» 演習用本文
本当はあの人とつながり続けたかった(実の母さん)という気持ちと、つながっていないはずなのにつながってくれて、いまも「くだらない話がしたい」と言ってくれるこの人(継母)に、「謝りたい」とエリート君が漏らした時、彼の「父としての本当のプロセス」にスイッチが入ったのだと思う。
そして自分は、頑なな何かが、何かの弱さゆえの頑迷さが、かつて自分が受けた無形の愛情を源に、予想不能なタイミングで「勇気」を醸し出し、ふと「コトン」と音を立ててかたくなさが緩み、名付けようもないある種の謙虚さが人間に訪れた時に、そこに立ち会った時、涙腺が決壊するのだということがわかった。
弱き、幼き、つながりに傷を持ち、それでも「母さんを守らん」とするかつての自分に遭って、このスイッチは入った。
ドラマツルギーとしても、映画の仕掛けとしても、言うことがない周到さだ。
「(このことがわかって)あなた最初に何て言ったか覚えてる?」と、本当に切なく怒り訴えた尾野真千子は、そんなにダメな男の心情吐露すら受け止めて、きっとこの後も一緒に暮らし続けるんだろう。
自分もそういう他者の持つ「肝っ玉」のおかげで、今を暮らせているのだと思った。
人が何かになるのに近道はないんだな。
都会と田舎を高級車レクサスが往復する間に、ひたすら映像に流れ続けた「電線」を眺め、「是枝、これだよな?」と呟いた。
全部計算して、人を泣かせやがる。このやろう。

» 作業指示
**A.** 本文から、「ドラマツルギーとしても、映画の仕掛けとしても、言うことがない周到さだ。」を含む語句で始まり「人が何かになるのに近道はないんだな。」で終わる部分を、一字も変えずに出力せよ。
**B.** 本文について、次の問いに答えよ。
(i) エリート君が「謝りたい」と漏らした相手は誰か。
(ii) 都会と田舎を往復する車は何か。
(iii) 映像にひたすら流れ続けたものは何か。

» 抜粋記録
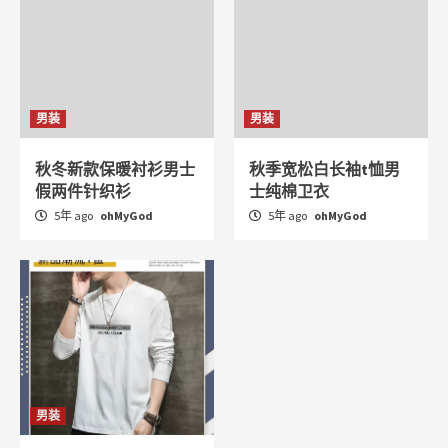
男装
男装
秋冬新款保暖衬衫男士
秋季宽松白长袖t恤男
假两件针织衫
士纯棉卫衣
5年 ago
ohMyGod
5年 ago
ohMyGod
男装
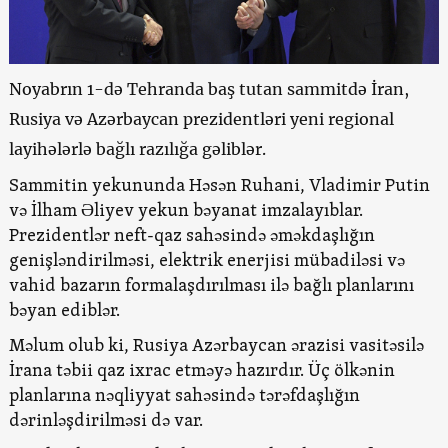
Noyabrın 1-də Tehranda baş tutan sammitdə İran,
Rusiya və Azərbaycan prezidentləri yeni regional
layihələrlə bağlı razılığa gəliblər.
Sammitin yekununda Həsən Ruhani, Vladimir Putin
və İlham Əliyev yekun bəyanat imzalayıblar.
Prezidentlər neft-qaz sahəsində əməkdaşlığın
genişləndirilməsi, elektrik enerjisi mübadiləsi və
vahid bazarın formalaşdırılması ilə bağlı planlarını
bəyan ediblər.
Məlum olub ki, Rusiya Azərbaycan ərazisi vasitəsilə
İrana təbii qaz ixrac etməyə hazırdır. Üç ölkənin
planlarına nəqliyyat sahəsində tərəfdaşlığın
dərinləşdirilməsi də var.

» 演習の解答
**A.**
ドラマツルギーとしても、映画の仕掛けとしても、言うことがない周到さだ。
「(このことがわかって)あなた最初に何て言ったか覚えてる?」と、本当に切なく怒り訴えた尾野真千子は、そんなにダメな男の心情吐露すら受け止めて、きっとこの後も一緒に暮らし続けるんだろう。
自分もそういう他者の持つ「肝っ玉」のおかげで、今を暮らせているのだと思った。
人が何かになるのに近道はないんだな。

**B.**
(i) 継母
(ii) 高級車レクサス
(iii) 電線